[EXERCISE GOAL] Extract every line of the material that holds the string "with".

** Opening EXCERPTED RECORDS block **

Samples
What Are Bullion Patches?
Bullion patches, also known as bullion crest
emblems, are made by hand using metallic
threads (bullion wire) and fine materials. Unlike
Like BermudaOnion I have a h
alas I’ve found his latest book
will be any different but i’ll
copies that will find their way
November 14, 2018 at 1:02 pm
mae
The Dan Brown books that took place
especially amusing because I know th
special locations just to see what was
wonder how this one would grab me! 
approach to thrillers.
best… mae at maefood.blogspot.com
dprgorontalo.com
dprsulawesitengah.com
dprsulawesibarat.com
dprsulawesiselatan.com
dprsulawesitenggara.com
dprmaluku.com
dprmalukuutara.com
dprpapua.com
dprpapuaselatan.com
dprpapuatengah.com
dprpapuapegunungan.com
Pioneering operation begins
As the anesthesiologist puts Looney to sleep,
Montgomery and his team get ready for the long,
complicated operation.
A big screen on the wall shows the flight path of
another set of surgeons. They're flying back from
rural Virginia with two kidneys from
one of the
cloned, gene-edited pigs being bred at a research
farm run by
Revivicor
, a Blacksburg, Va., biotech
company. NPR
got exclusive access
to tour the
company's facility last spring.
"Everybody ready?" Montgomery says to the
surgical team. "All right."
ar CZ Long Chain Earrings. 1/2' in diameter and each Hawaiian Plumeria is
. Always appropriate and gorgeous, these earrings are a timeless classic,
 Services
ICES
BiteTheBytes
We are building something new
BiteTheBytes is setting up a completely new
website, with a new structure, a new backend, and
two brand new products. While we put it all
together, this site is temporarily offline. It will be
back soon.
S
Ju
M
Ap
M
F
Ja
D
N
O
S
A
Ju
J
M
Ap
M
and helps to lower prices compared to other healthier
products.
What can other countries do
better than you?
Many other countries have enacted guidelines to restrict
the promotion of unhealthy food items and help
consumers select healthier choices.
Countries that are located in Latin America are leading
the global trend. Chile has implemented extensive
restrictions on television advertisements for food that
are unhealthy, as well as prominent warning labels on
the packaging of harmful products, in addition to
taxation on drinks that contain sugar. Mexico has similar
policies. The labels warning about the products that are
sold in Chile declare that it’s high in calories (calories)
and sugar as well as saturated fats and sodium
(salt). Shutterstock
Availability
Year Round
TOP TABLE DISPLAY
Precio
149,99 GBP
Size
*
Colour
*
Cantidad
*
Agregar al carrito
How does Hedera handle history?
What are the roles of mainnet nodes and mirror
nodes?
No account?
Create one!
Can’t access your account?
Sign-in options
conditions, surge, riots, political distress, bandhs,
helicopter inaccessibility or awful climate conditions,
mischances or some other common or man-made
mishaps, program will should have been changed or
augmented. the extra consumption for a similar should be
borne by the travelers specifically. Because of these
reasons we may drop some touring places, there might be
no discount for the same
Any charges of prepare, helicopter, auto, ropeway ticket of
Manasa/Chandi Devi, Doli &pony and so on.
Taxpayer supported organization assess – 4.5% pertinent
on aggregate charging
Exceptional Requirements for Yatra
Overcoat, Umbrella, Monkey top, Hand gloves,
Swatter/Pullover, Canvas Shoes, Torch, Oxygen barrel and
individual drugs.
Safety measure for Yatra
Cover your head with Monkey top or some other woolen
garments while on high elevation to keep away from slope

** Closing EXCERPTED RECORDS block **

[SOLUTION FOR THIS PROBLEM]
rural Virginia with two kidneys from
website, with a new structure, a new backend, and
Cover your head with Monkey top or some other woolen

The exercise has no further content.